Legislation under consideration in the U.S. House and Senate would require group health insurers to cover mental health care at the same level as physical health care. As introduced, S. 558, “The Mental Health Parity Act of 2007,” and H.R. 1424, “The Paul Wellstone Mental Health and Addiction Equity Act,” take slightly different approaches, but both bills aim to end long-standing insurance discrimination and remove barriers to care for those facing mental illness.
While neither bill mandates insurance coverage of mental health care, the bills would prohibit insurers that offer mental health benefits from imposing more restrictive financial requirements (such as deductibles, co-payments, and annual and lifetime limits) or treatment limitations (including limits on treatment frequency, number of visits, and length of stay) than those applied to medical and surgical coverage.
In addition, another bill, H.R. 1663, “The Medicare Mental Health Modernization Act,” introduced in the House, would tackle mental health parity within the Medicare program. Taken together, these bills offer hope for major progress on mental health parity in the 110th Congress.
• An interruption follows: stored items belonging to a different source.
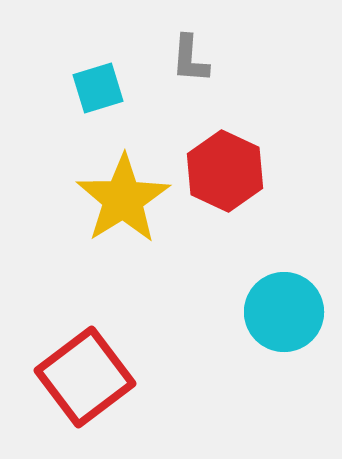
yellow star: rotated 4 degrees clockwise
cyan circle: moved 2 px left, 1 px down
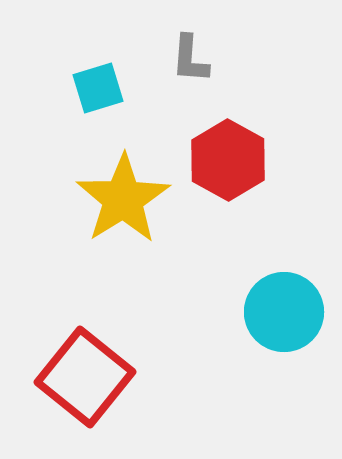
red hexagon: moved 3 px right, 11 px up; rotated 4 degrees clockwise
red square: rotated 14 degrees counterclockwise
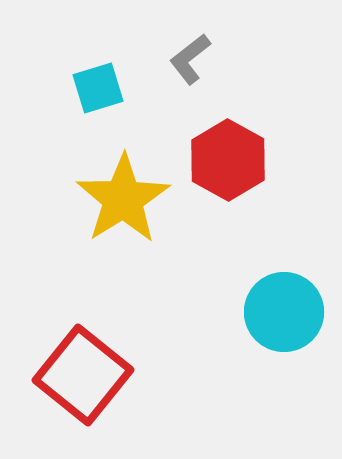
gray L-shape: rotated 48 degrees clockwise
red square: moved 2 px left, 2 px up
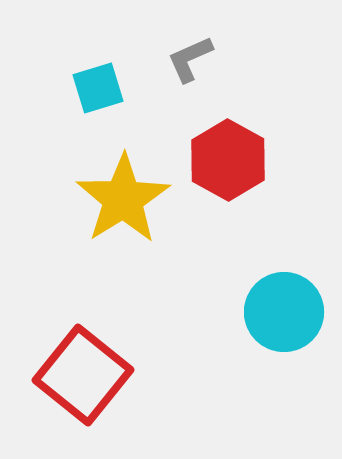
gray L-shape: rotated 14 degrees clockwise
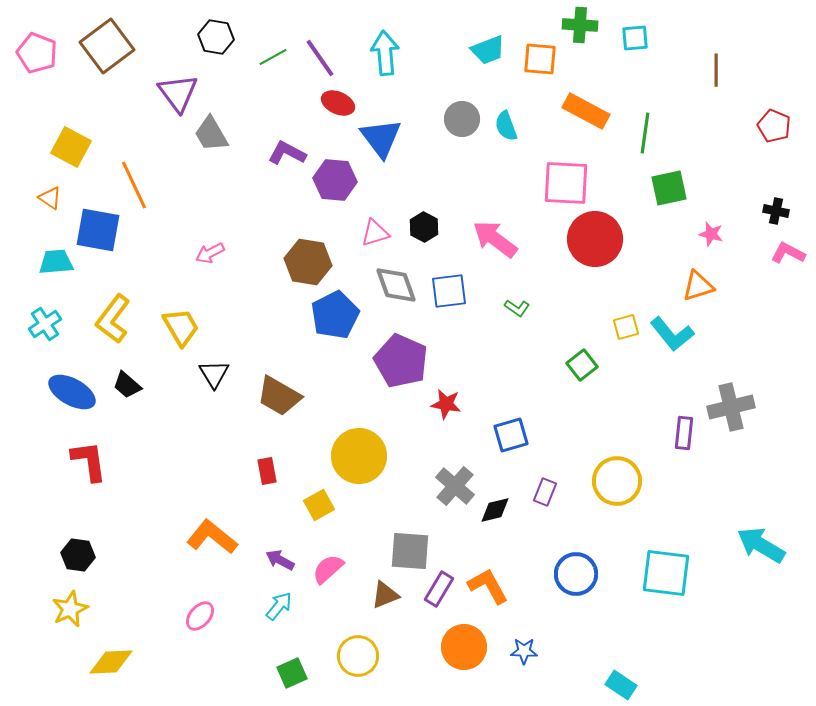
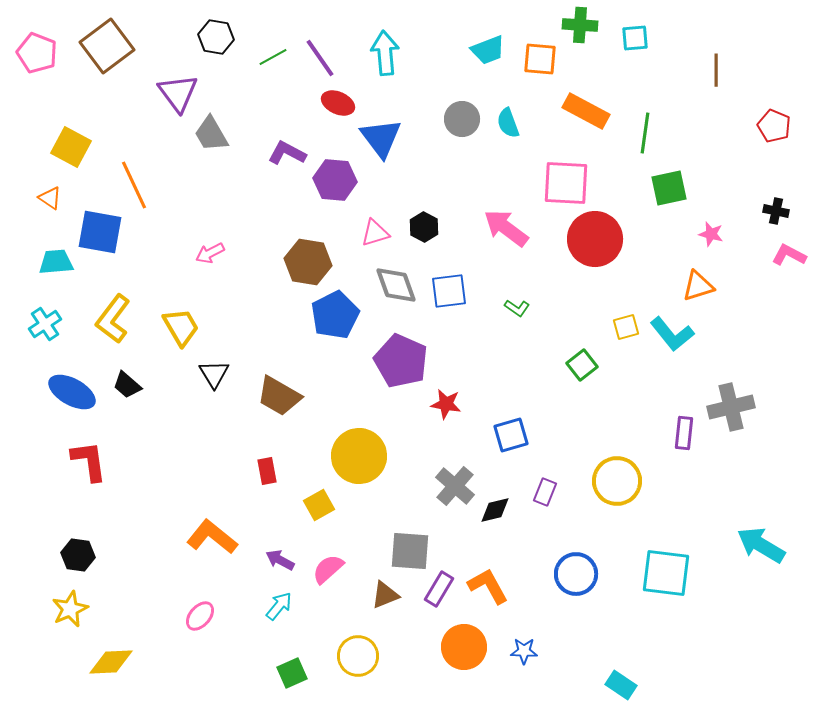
cyan semicircle at (506, 126): moved 2 px right, 3 px up
blue square at (98, 230): moved 2 px right, 2 px down
pink arrow at (495, 239): moved 11 px right, 11 px up
pink L-shape at (788, 253): moved 1 px right, 2 px down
Currently, insurers who cover mental health commonly apply stricter limits and higher co-payments on mental health coverage. The Mental Health Parity Act of 1996 established a more limited form of parity, stating that annual or lifetime limits on mental health benefits may be no lower than similar limits on medical or surgical benefits. With this existing mandate set to expire this year, and a clear need for more defined protections, it’s important that Congress pass mental health parity legislation this session.
S. 558 and H.R. 1424: Differences and impact
S. 558, introduced by Sens. Peter Dominici (R-NM), Edward Kennedy (D-MA), and Michael Enzi (R-WY), was approved by the Senate Health Education Labor and Pensions Committee on February 14 by a vote of 18-3. H.R. 1424, named after the late Senator Paul Wellstone, who championed parity legislation prior to his death in a plane crash in 2002, was introduced on March 9 by Reps. Patrick Kennedy (D-RI) and Jim Ramstad (R-MN). Both bills have strong co-sponsorship.
The major differences between the bills center on two main areas: the definition of mental illness, and the impact on existing state laws. As currently drafted, the Senate bill does not explicitly define what mental conditions or diagnoses an insurer must cover, instead leaving employers and insurers to negotiate and establish which mental health benefits they will include in the terms of the plan coverage. In contrast, the H.R. 1424 would define a “minimum scope of coverage,” requiring group health plans that offer mental health benefits to provide coverage for the same range of mental illnesses and addictions covered by the federal employee health benefit plan (FEHBP) with the highest enrollment. Because FEHBP uses the DSM-IV (Diagnostic and Statistical Manual of Mental Disorders, 4th ed.), which is used by the mental health profession to define mental health conditions and diagnoses, the House bill firmly establishes the definitions of mental health benefits.
The original drafts of the two bills also would have vastly different impacts on the laws in 42 states that have existing mental health parity laws. S. 558 explicitly states that the act “shall supercede any provisions of State law” that differ from the standards set forth in the bill. Rather than overriding state laws, H.R. 1424 includes language protecting state laws that offer greater benefits, access, rights, or protections than those set forth in the bill.
While mental health parity has been a topic of conversation for years, many believe that there is hope for real negotiation and movement on the issue. Rep. Pete Stark (D-CA), with Reps. Kennedy and Ramstad as co-sponsors, has also introduced H.R. 1663, “The Medicare Mental Health Modernization Act.” The bill, which has 12 additional co-sponsors to date, would require mental health parity in the Medicare program by reducing the co-payment for outpatient mental health benefits from 50% to 20% (the rate charged for most physical health services), and by eliminating a 190-day limit on inpatient mental health treatment.
ANA is committed to ensuring access to quality health care for all and has expressed support for H.R. 1663 as well as both the House and Senate parity bills. ANA will work to advance mental health parity legislation that makes a real difference in the lives of those facing mental illness.
Michelle M. Artz, MA, is Associate Director of ANA’s Department of Government Affairs.